Saved entries
>>>>>

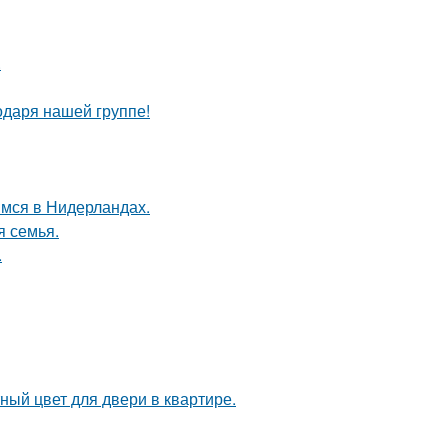
.
одаря нашей группе!
мся в Нидерландах.
я семья.
.
ный цвет для двери в квартире.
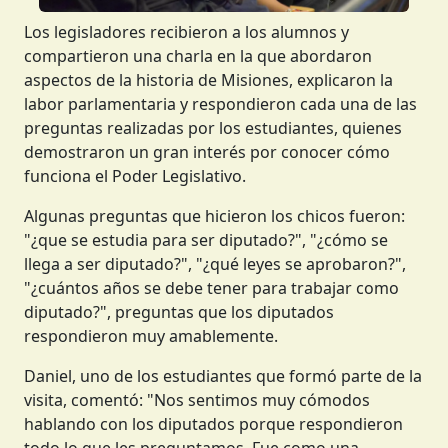
Los legisladores recibieron a los alumnos y
compartieron una charla en la que abordaron
aspectos de la historia de Misiones, explicaron la
labor parlamentaria y respondieron cada una de las
preguntas realizadas por los estudiantes, quienes
demostraron un gran interés por conocer cómo
funciona el Poder Legislativo.
Algunas preguntas que hicieron los chicos fueron:
"¿que se estudia para ser diputado?", "¿cómo se
llega a ser diputado?", "¿qué leyes se aprobaron?",
"¿cuántos años se debe tener para trabajar como
diputado?", preguntas que los diputados
respondieron muy amablemente.
Daniel, uno de los estudiantes que formó parte de la
visita, comentó: "Nos sentimos muy cómodos
hablando con los diputados porque respondieron
todo lo que les preguntamos. Fue como una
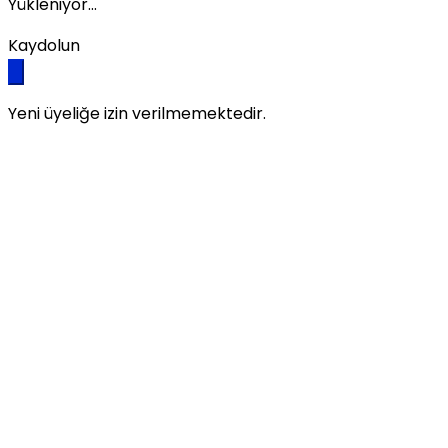
Yükleniyor...
Kaydolun
Yeni üyeliğe izin verilmemektedir.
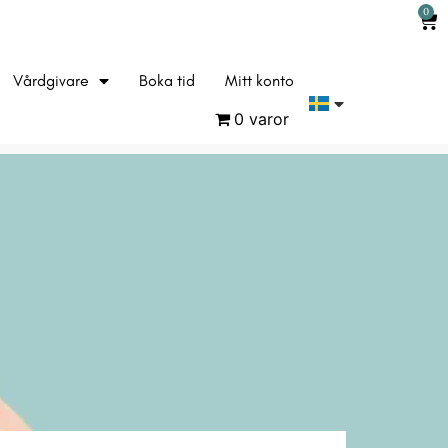
0
Vårdgivare
Boka tid
Mitt konto
0 varor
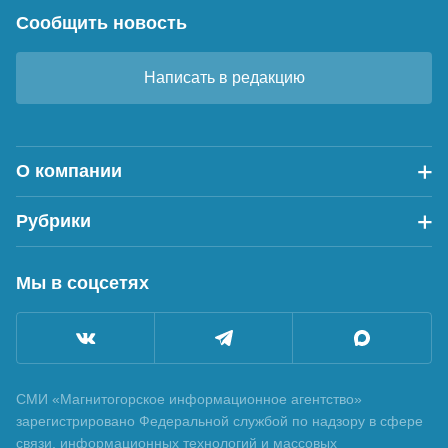
Сообщить новость
Написать в редакцию
О компании
Рубрики
Мы в соцсетях
СМИ «Магнитогорское информационное агентство»
зарегистрировано Федеральной службой по надзору в сфере
связи, информационных технологий и массовых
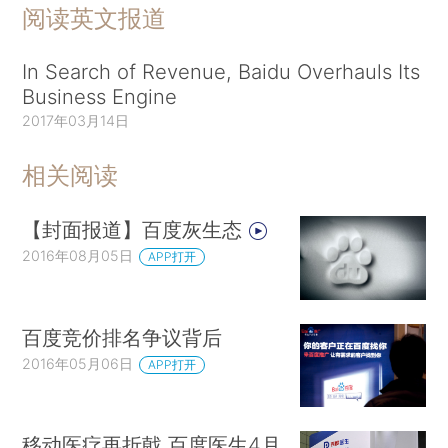
阅读英文报道
In Search of Revenue, Baidu Overhauls Its
Business Engine
2017年03月14日
相关阅读
【封面报道】百度灰生态
2016年08月05日
APP打开
百度竞价排名争议背后
2016年05月06日
APP打开
移动医疗再折戟 百度医生4月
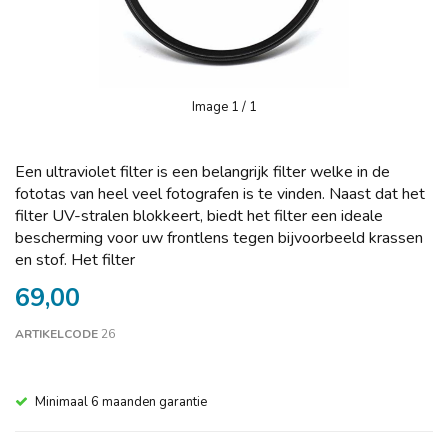
Image
1
/ 1
Een ultraviolet filter is een belangrijk filter welke in de
fototas van heel veel fotografen is te vinden. Naast dat het
filter UV-stralen blokkeert, biedt het filter een ideale
bescherming voor uw frontlens tegen bijvoorbeeld krassen
en stof. Het filter
69,00
ARTIKELCODE
26
Minimaal 6 maanden garantie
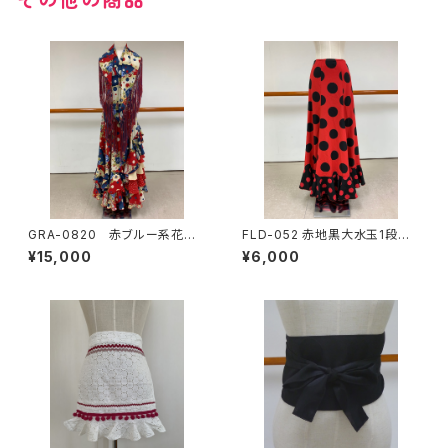
GRA-0820 赤ブルー系花柄×
FLD-052 赤地黒大水玉1段フリ
水玉コンビツーピース
ルスカート
¥15,000
¥6,000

<<<<<

• Task brief
Write out the lines above from the one with "se estudia para" through the one with "fototas van heel", ends included, exactly; no picture goes in.

• Answer below
"¿que se estudia para ser diputado?", "¿cómo se
llega a ser diputado?", "¿qué leyes se aprobaron?",
"¿cuántos años se debe tener para trabajar como
diputado?", preguntas que los diputados
respondieron muy amablemente.
Daniel, uno de los estudiantes que formó parte de la
visita, comentó: "Nos sentimos muy cómodos
hablando con los diputados porque respondieron
todo lo que les preguntamos. Fue como una
Yükleniyor...
Kaydolun
Yeni üyeliğe izin verilmemektedir.
0
Vårdgivare
Boka tid
Mitt konto
0 varor
Сообщить новость
Написать в редакцию
О компании
Рубрики
Мы в соцсетях
СМИ «Магнитогорское информационное агентство»
зарегистрировано Федеральной службой по надзору в сфере
связи, информационных технологий и массовых
阅读英文报道
In Search of Revenue, Baidu Overhauls Its
Business Engine
2017年03月14日
相关阅读
【封面报道】百度灰生态
2016年08月05日
APP打开
百度竞价排名争议背后
2016年05月06日
APP打开
移动医疗再折戟 百度医生4月
Image
1
/ 1
Een ultraviolet filter is een belangrijk filter welke in de
fototas van heel veel fotografen is te vinden. Naast dat het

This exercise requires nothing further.